The Civil Aviation Ministry is slated to commission a study of the eVTOL opportunity to kickstart innovation and enterprise in India, Bansal revealed.

Salil Gupta, president, Boeing India and chair of CII’s national committee on aerospace, suggested at the conference that India could leapfrog into AAM and ’electrify’ it in much the same way — possibly faster — than what it did in mobile phones.


Many MoUs

It looked like some had already picked up the gauntlet the ministry threw down: the Bengaluru conference saw some MoUs signed or announced on its side lines, between players planning to bring eVTOL transportation to India soon:

Private player FlyBlade India has partnered with US-based Jaunt Air Mobility to launch e-air taxis here by 2027. Blade operates light aircraft in places like Mumbai and Bengaluru to offer short commutes between city centre and airport or link to places like Shirdi and Pune.

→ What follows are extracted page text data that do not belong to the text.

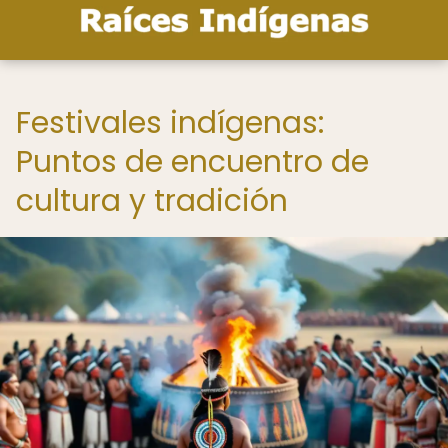
Festivales indígenas:
Puntos de encuentro de
cultura y tradición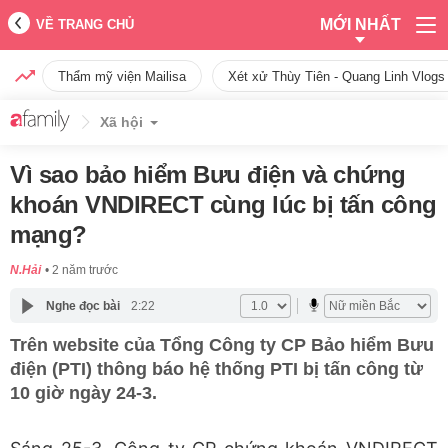
MỚI NHẤT
VỀ TRANG CHỦ
Thẩm mỹ viện Mailisa
Xét xử Thùy Tiên - Quang Linh Vlogs
Xã hội
Vì sao bảo hiểm Bưu điện và chứng
khoán VNDIRECT cùng lúc bị tấn công
mạng?
N.Hải
2 năm trước
Nghe đọc bài
2:22
Trên website của Tổng Công ty CP Bảo hiểm Bưu
điện (PTI) thông báo hệ thống PTI bị tấn công từ
10 giờ ngày 24-3.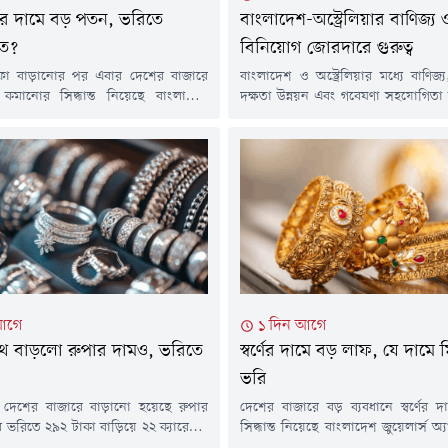
্ণের দামে বড় পতন, ভরিতে
বাংলাদেশ-অস্ট্রেলিয়ার বাণিজ্য 
ত?
বিনিয়োগ জোরদারে গুরুত্ব
দফা বাড়ানোর পর এবার দেশের বাজারে
বাংলাদেশ ও অস্ট্রেলিয়ার মধ্যে বাণিজ্
াম কমানোর সিদ্ধান্ত নিয়েছে বাংলাদেশ
দক্ষতা উন্নয়ন এবং গবেষণা সহযোগিতা 
 অ্যাসোসিয়েশন (বাজুস)। এবার ভরিতে ৩
ও প্রাতিষ্ঠানিকভাবে এগিয়ে নেওয়ার ওপর
টাকা কমিয়ে ভ্যাটসহ ২২ ক্যারেটের এক
করেছেন বাণিজ্যমন্ত্রী খন্দকার আব্দুল ম
র দাম ২ লাখ ২৯ হাজার ৬৬৪ টাকা নির্ধারণ
বাংলাদেশে নিযুক্ত অস্ট্রেলিয়ার হাইক
ঠনটি।শুক্রবার (৭ আগস্ট) সকালে এক
রাইল।বৃহস্পতিবার (৬ আগস্ট) সচিবাল
এ তথ্য জানিয়েছে বাজুস। নতুন...
মন্ত্রণালয়ে অনুষ্ঠিত এক বৈঠকে দুই দেশ
সম্পর্ক আরও গভীর করার লক্ষ্যে বাণি
সক্ষমতা...
আগে
১ দিন আগে
 সাথে বাড়লো রুপার দামও, ভরিতে
স্বর্ণের দামে বড় লাফ, যে দাম
ভরি
াথে দেশের বাজারে বাড়ানো হয়েছে রুপার
দেশের বাজারে বড় ব্যবধানে স্বর্ণের 
 ভরিতে ২৯২ টাকা বাড়িয়ে ২২ ক্যারেটের
সিদ্ধান্ত নিয়েছে বাংলাদেশ জুয়েলার্স অ
ার দাম নির্ধারণ করা হয়েছে ৪ হাজার
(বাজুস)। এবার ভরিতে ৯ হাজার ৮৫৬ 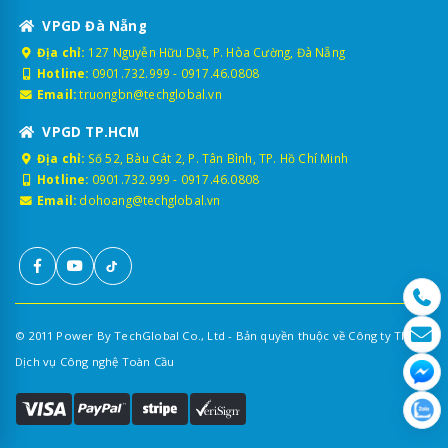
VPGD Đà Nẵng
Địa chỉ:
127 Nguyễn Hữu Dật, P. Hòa Cường, Đà Nẵng
Hotline:
0901.732.999
-
0917.46.0808
Email:
truongbn@techglobal.vn
VPGD TP.HCM
Địa chỉ:
Số 52, Bàu Cát 2, P. Tân Bình, TP. Hồ Chí Minh
Hotline:
0901.732.999
-
0917.46.0808
Email:
dohoang@techglobal.vn
© 2011 Power By TechGlobal Co., Ltd - Bản quyền thuộc về Công ty TNHH
Dịch vụ Công nghệ Toàn Cầu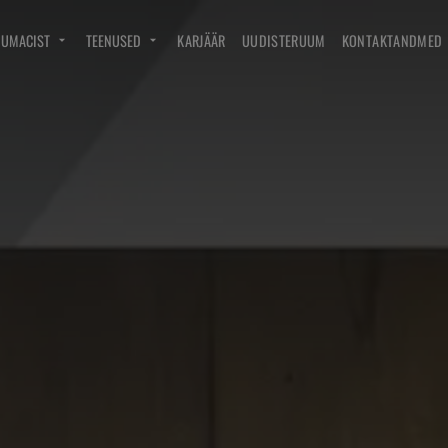
DUMACIST
TEENUSED
KARJÄÄR
UUDISTERUUM
KONTAKTANDMED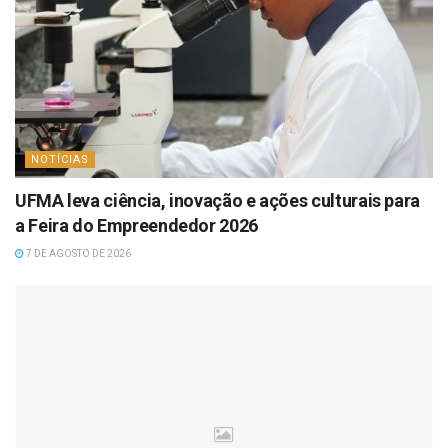
NOTÍCIAS
UFMA leva ciência, inovação e ações culturais para
a Feira do Empreendedor 2026
7 DE AGOSTO DE 2026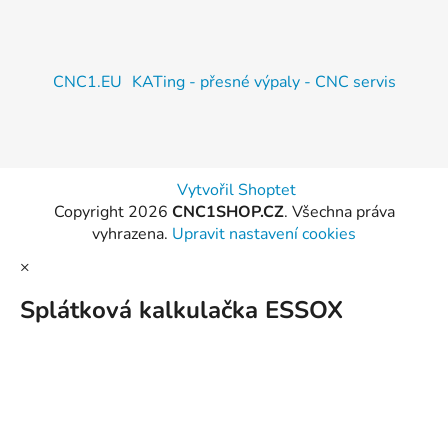
CNC1.EU
KATing - přesné výpaly - CNC servis
Vytvořil Shoptet
Copyright 2026
CNC1SHOP.CZ
. Všechna práva
vyhrazena.
Upravit nastavení cookies
×
Splátková kalkulačka ESSOX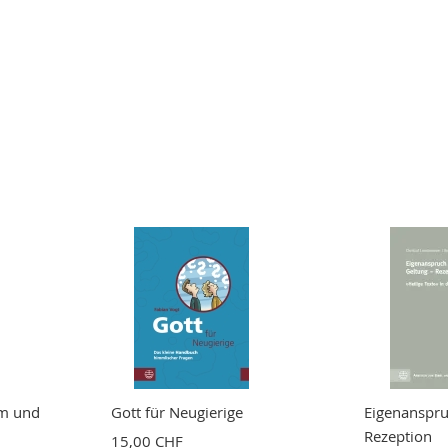
am und
Gott für Neugierige
Eigenanspru
Rezeption
15,00 CHF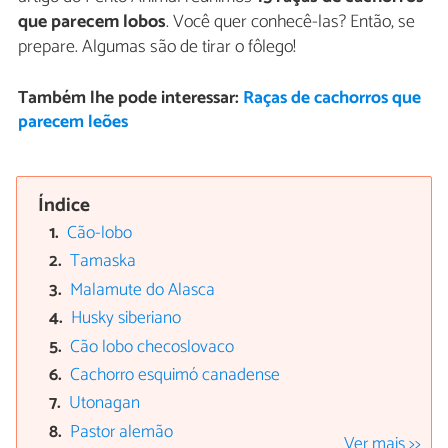
que parecem lobos
. Você quer conhecê-las? Então, se
prepare. Algumas são de tirar o fôlego!
Também lhe pode interessar:
Raças de cachorros que
parecem leões
Índice
Cão-lobo
Tamaska
Malamute do Alasca
Husky siberiano
Cão lobo checoslovaco
Cachorro esquimó canadense
Utonagan
Pastor alemão
Ver mais >>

Jaunt Air is headquartered in Dallas, Texas with its manufacturing plant in Montreal, Canada where it makes the Jaunt Journey all-electric VTOL piloted aircraft which carries up to four people, in and around urban areas.  

Incidentally, another Indian entity, L&T is providing Jaunt, engineering services at an R&D alongside Jaunt’s manufacturing unit, offering structural design, analysis, certification and manufacturing support. 

Jaunt Air Mobility plans on demonstrating its e-aircraft later this year after certification by aviation authorities in the US and Canada. FlyBlade has entered into an agreement to procure 170 Jaunt Journeys for starters.

Another MoU signed was between Hunch Ventures (which is already in partnership with FlyBlade) and US-based Beta Technologies to assemble, operate, and maintain eVTOLs in India, a deal that may also involve Beta’s own e-flying car, Alia.

In a partnership announced in February 2022, Tech Mahindra joined with Los Altos (California-US)-based NFT, to help develop electric ‘drive-n-fly’ vehicles.

The partners are working to launch a four-seater e-flying machine, Aska, with a range of 400 km, by 2026. Tech Mahindra will bring to the table its experience with fabrication using composite materials. The vehicle was unveiled at the CES show in Las Vegas in January this year. 

Indigenous Designs

Chennai-based e-plane company's vision of its 2-seater eVTOL.

Some Indian efforts in designing and developing flying cars from scratch are also ongoing:

- The ePlane Company incubated at IIT Madras and was co-founded in 2017 by Prof Satya Chakravarthy is working on its eVTOL, which is designed to take off like a drone and fly like a plane. They call it ‘the world’s most compact flying electric taxi’ with a 5 metre by 5 metre footprint,  a two-seater weighing 200 kg and hope to start logistics flight in early 2024. A full-scale body was shown at the Aero India show in Bengaluru, earlier this year. 


- Bengaluru-based startup Bumble Bee Flights Pvt Ltd received $37 million in funding in late 2022 to develop what founder Arjun Das has named Bee-1, a one-passenger eVTOL with a 100 km range.

Between these initiatives, it is safe to assume that when e-flying cars take off world-wide in  a couple of years, some at least might be in Indian skies.